Pihak pengelola SPBU menjelaskan bahwa pasokan Bio Solar telah dipesan dan masih dalam proses pengiriman sehingga belum tiba di lokasi.
Kapolres Seruyan, AKBP Beddy Suwendi melalui Kasatreskrim Polres Seruyan, AKP Muhammad Affandi, mengatakan kondisi kosongnya stok Bio Solar perlu menjadi perhatian karena BBM bersubsidi tersebut banyak digunakan oleh sektor transportasi, pertanian, dan masyarakat umum.
"Bio Solar merupakan salah satu jenis BBM yang memiliki tingkat kebutuhan cukup tinggi di masyarakat. Karena itu, kami akan terus memantau perkembangan distribusinya agar tidak menimbulkan kendala bagi pengguna,” ujarnya.
Menurut Affandi, apabila keterlambatan pasokan berlangsung dalam waktu lama, kondisi tersebut berpotensi memicu antrean kendaraan dan keluhan masyarakat. Oleh sebab itu, koordinasi dengan pihak terkait akan terus dilakukan guna memastikan distribusi BBM berjalan lancar.
AKP Muhammad Affandi menegaskan, pihaknya akan terus melakukan pengawasan terhadap distribusi BBM di wilayah Kabupaten Seruyan, khususnya BBM bersubsidi.
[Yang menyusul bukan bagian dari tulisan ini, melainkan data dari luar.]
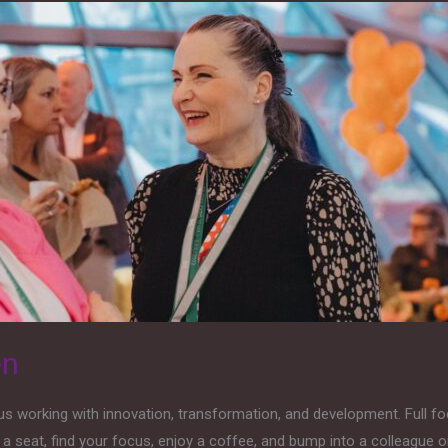
en
s working with innovation, transformation, and development. Full f
a seat, find your focus, enjoy a coffee, and bump into a colleague 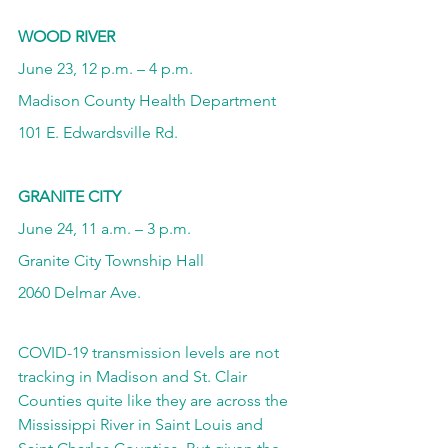
WOOD RIVER
June 23, 12 p.m. – 4 p.m.
Madison County Health Department
101 E. Edwardsville Rd.
GRANITE CITY
June 24, 11 a.m. – 3 p.m.
Granite City Township Hall
2060 Delmar Ave.
COVID-19 transmission levels are not 
tracking in Madison and St. Clair 
Counties quite like they are across the 
Mississippi River in Saint Louis and 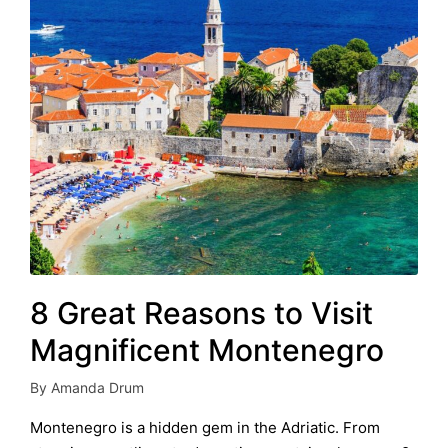
8 Great Reasons to Visit
Magnificent Montenegro
By
Amanda Drum
Posted
by
Montenegro is a hidden gem in the Adriatic. From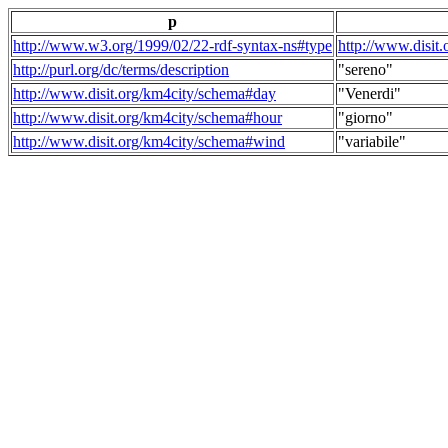
p
http://www.w3.org/1999/02/22-rdf-syntax-ns#type
http://www.disit
http://purl.org/dc/terms/description
"sereno"
http://www.disit.org/km4city/schema#day
"Venerdi"
http://www.disit.org/km4city/schema#hour
"giorno"
http://www.disit.org/km4city/schema#wind
"variabile"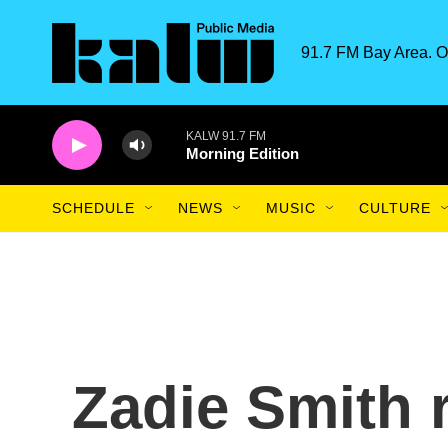
Skip to main content
91.7 FM Bay Area. O
KALW 91.7 FM
Morning Edition
SCHEDULE
NEWS
MUSIC
CULTURE
Zadie Smith r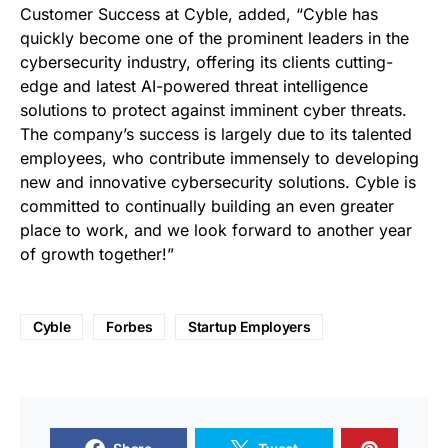
Customer Success at Cyble, added, “Cyble has
quickly become one of the prominent leaders in the
cybersecurity industry, offering its clients cutting-
edge and latest AI-powered threat intelligence
solutions to protect against imminent cyber threats.
The company’s success is largely due to its talented
employees, who contribute immensely to developing
new and innovative cybersecurity solutions. Cyble is
committed to continually building an even greater
place to work, and we look forward to another year
of growth together!”
Cyble
Forbes
Startup Employers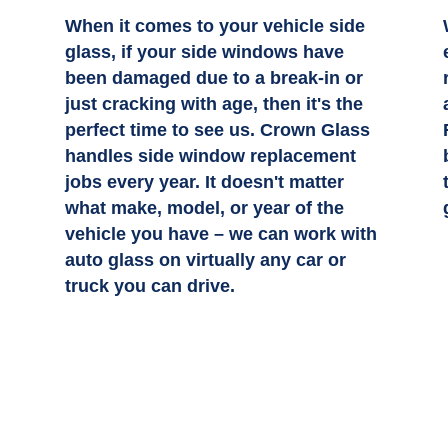
When it comes to your vehicle side
n
glass, if your side windows have
been damaged due to a break-in or
just cracking with age, then it's the
perfect time to see us. Crown Glass
handles side window replacement
jobs every year. It doesn't matter
what make, model, or year of the
vehicle you have – we can work with
auto glass on virtually any car or
truck you can drive.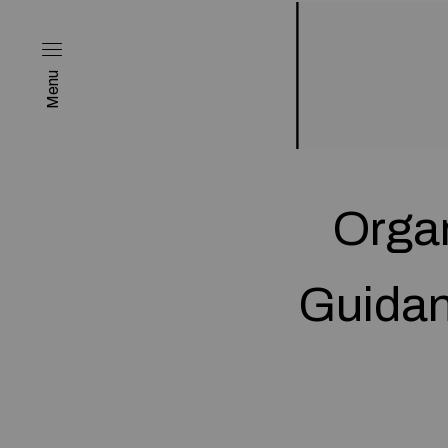
Menu
Organ
Guidan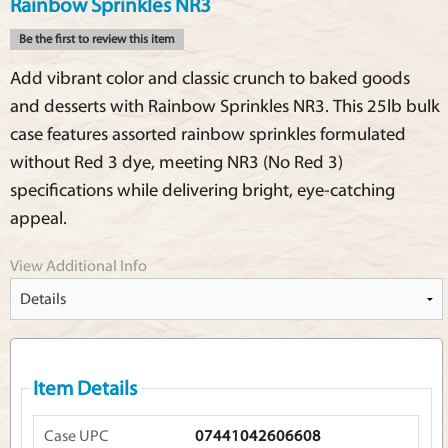
Rainbow Sprinkles NR3
Be the first to review this item
Add vibrant color and classic crunch to baked goods
and desserts with Rainbow Sprinkles NR3. This 25lb bulk
case features assorted rainbow sprinkles formulated
without Red 3 dye, meeting NR3 (No Red 3)
specifications while delivering bright, eye-catching
appeal.
View Additional Info
Item Details
Case UPC
07441042606608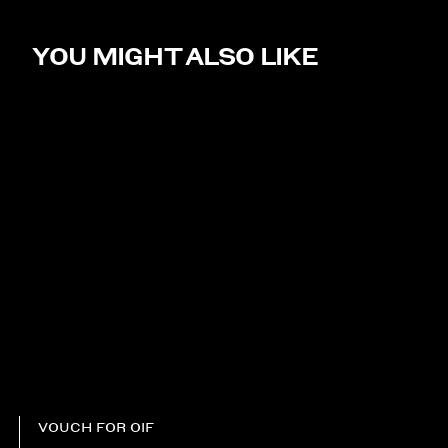
YOU MIGHT ALSO LIKE
VOUCH FOR OIF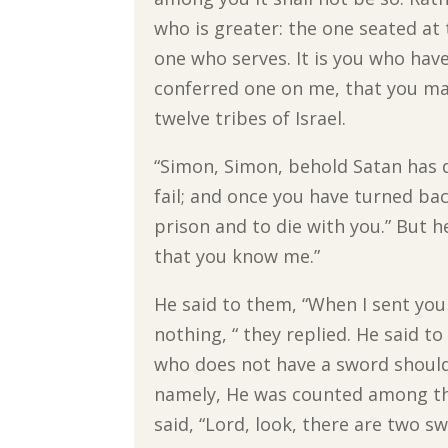
who is greater: the one seated at
one who serves. It is you who hav
conferred one on me, that you may
twelve tribes of Israel.
“Simon, Simon, behold Satan has d
fail; and once you have turned ba
prison and to die with you.” But he
that you know me.”
He said to them, “When I sent you
nothing, “ they replied. He said 
who does not have a sword should s
namely, He was counted among the
said, “Lord, look, there are two sw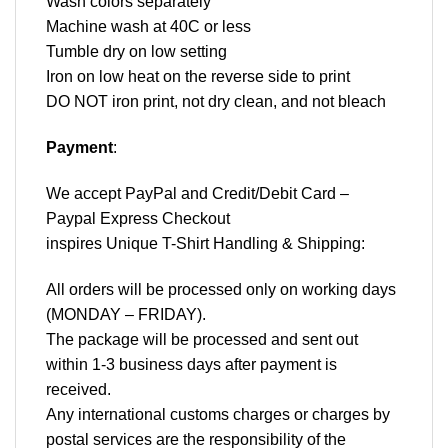
Wash colors separately
Machine wash at 40C or less
Tumble dry on low setting
Iron on low heat on the reverse side to print
DO NOT iron print, not dry clean, and not bleach
Payment
:
We accept
PayPal
and Credit/Debit Card –
Paypal Express Checkout
inspires Unique T-Shirt Handling & Shipping:
All orders will be processed only on working days
(MONDAY – FRIDAY).
The package will be processed and sent out
within 1-3 business days after payment is
received.
Any international customs charges or charges by
postal services are the responsibility of the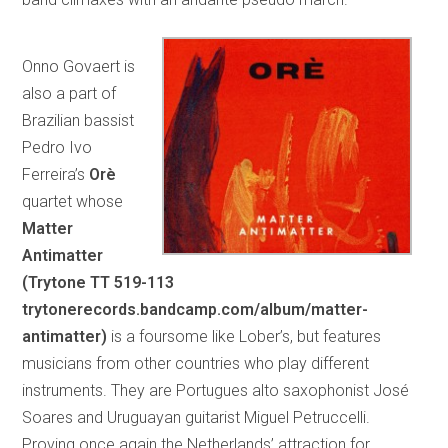
Onno Govaert is
also a part of
Brazilian bassist
Pedro Ivo
Ferreira’s
Orè
quartet whose
Matter
Antimatter
(Trytone TT 519-113
trytonerecords.bandcamp.com/album/matter-
antimatter)
is a foursome like Lober’s, but features
musicians from other countries who play different
instruments. They are Portugues alto saxophonist José
Soares and Uruguayan guitarist Miguel Petruccelli.
Proving once again the Netherlands’ attraction for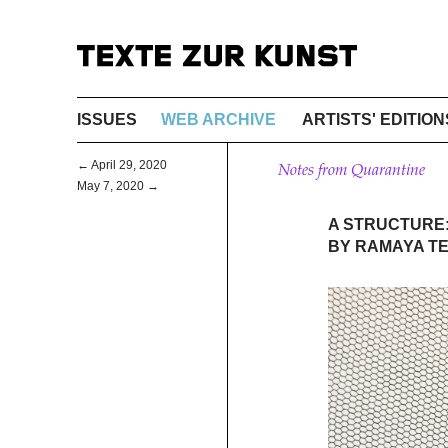
ISSUES
WEB ARCHIVE
ARTISTS' EDITION
← April 29, 2020
Notes from Quarantine
May 7, 2020 →
A STRUCTURE:
BY RAMAYA T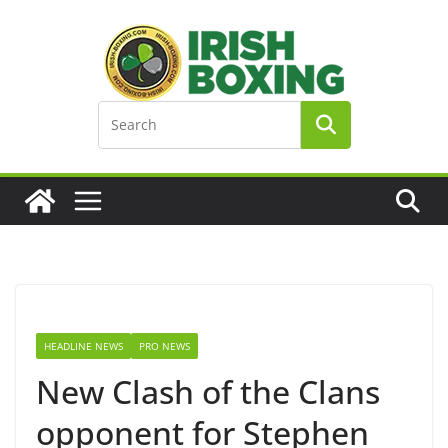
Skip
to
content
HEADLINE NEWS
PRO NEWS
New Clash of the Clans
opponent for Stephen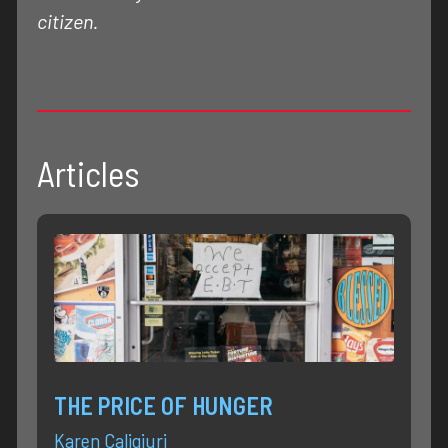
citizen.
Articles
THE PRICE OF HUNGER
Karen Caligiuri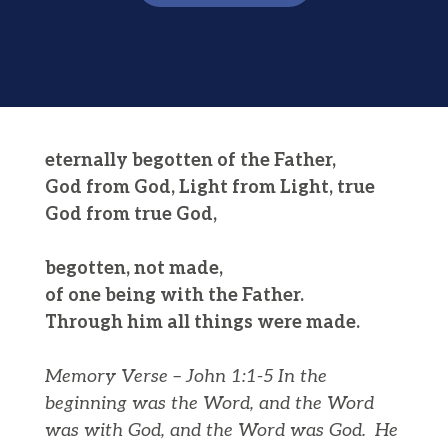
eternally begotten of the Father,
God from God, Light from Light, true
God from true God,
begotten, not made,
of one being with the Father.
Through him all things were made.
Memory Verse – John 1:1-5
In the
beginning was the Word, and the Word
was with God, and the Word was God.
He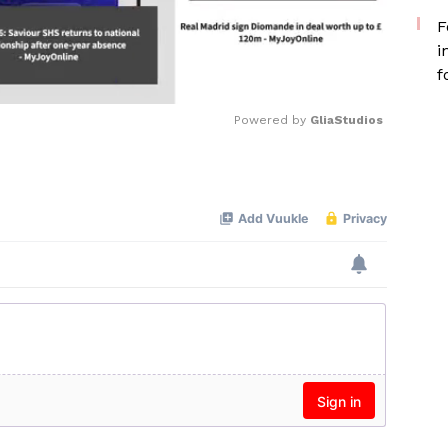
F
i
f
Powered by 
GliaStudios
Mute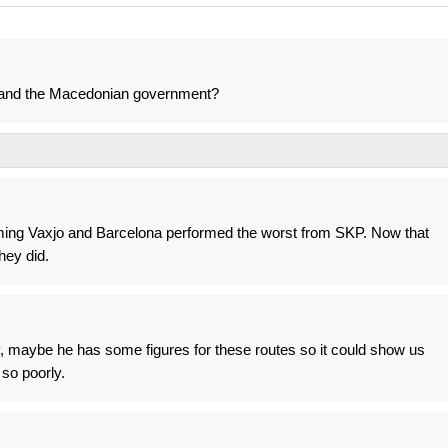
 and the Macedonian government?
uming Vaxjo and Barcelona performed the worst from SKP. Now that
hey did.
 maybe he has some figures for these routes so it could show us
 so poorly.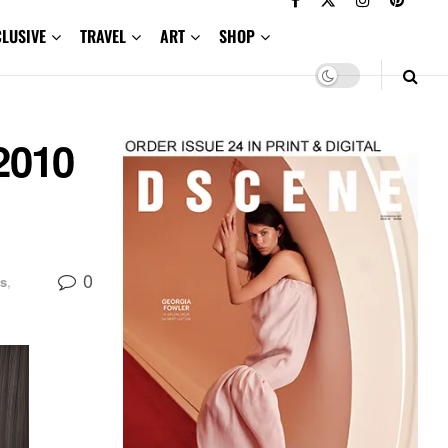
CLUSIVE
TRAVEL
ART
SHOP
2010
0
s
,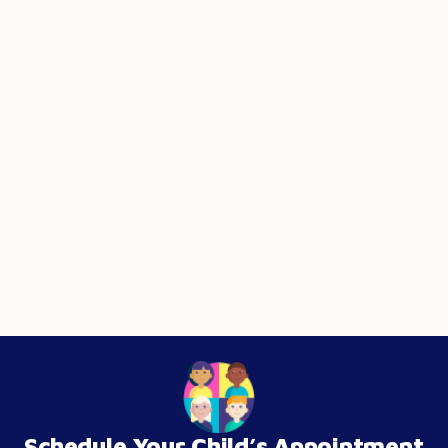
Schedule Your Child’s Appointment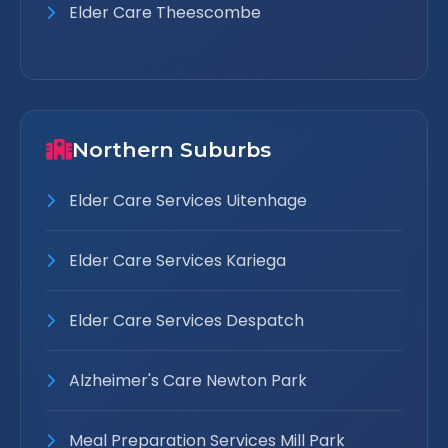
Elder Care Theescombe
Northern Suburbs
Elder Care Services Uitenhage
Elder Care Services Kariega
Elder Care Services Despatch
Alzheimer's Care Newton Park
Meal Preparation Services Mill Park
Polres Seruyan juga mengimbau masyarakat agar tidak melakukan penimbunan BBM dalam bentuk apa pun. Masyarakat yang menemukan indikasi penyalahgunaan atau penimbunan BBM bersubsidi diminta segera melaporkannya melalui layanan Call Center 110 Polres Seruyan. (gan/jp).